Closed YichiRockyZhang closed 1 year ago
Hi @YichiRockyZhang Thanks for the issue, looking at your environment (transformers == 4.13.0) I would probably give it a try with on of the newest version of transformers. It seems the config didn't saved properly the model identifier for some reason. Would it be possible to use a recent version of the lib for you?
Hi @YichiRockyZhang
If @younesbelkada's above suggesion is still not working, it would help a lot if you can provide a short but a bit more complete code example that you:
This way, it's easier and fast for us to reproduce and look into the issue. Thank you in advance.

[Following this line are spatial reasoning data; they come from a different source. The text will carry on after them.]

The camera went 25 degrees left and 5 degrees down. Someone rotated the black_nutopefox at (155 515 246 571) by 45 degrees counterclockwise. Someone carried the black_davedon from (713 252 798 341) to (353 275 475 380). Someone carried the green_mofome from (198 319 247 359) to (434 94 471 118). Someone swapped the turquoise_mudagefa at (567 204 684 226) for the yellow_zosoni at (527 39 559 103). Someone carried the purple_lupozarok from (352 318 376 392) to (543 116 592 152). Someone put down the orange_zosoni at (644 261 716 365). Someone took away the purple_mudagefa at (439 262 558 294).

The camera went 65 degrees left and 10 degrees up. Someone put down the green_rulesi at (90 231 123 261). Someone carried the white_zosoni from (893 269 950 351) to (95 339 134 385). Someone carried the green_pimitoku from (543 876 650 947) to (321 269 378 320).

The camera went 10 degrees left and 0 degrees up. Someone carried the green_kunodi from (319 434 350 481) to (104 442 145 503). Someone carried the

Hi @younesbelkada . Thanks for the response! This did help as running the finetuning script now results in a more sensible saved checkpoint.
I can now load the model with the following:
path = "/fs/nexus-scratch/yzhang42/rag_end2end/model_checkpoints_MS/checkpoint31"
rag_tokenizer = RagTokenizer.from_pretrained(path)
rag_retriever = RagRetriever.from_pretrained(
path,
use_dummy_dataset=False,
indexed_dataset=ds,
index_name="compressed",
)
rag_model = RagTokenForGeneration.from_pretrained(path, retriever=rag_retriever)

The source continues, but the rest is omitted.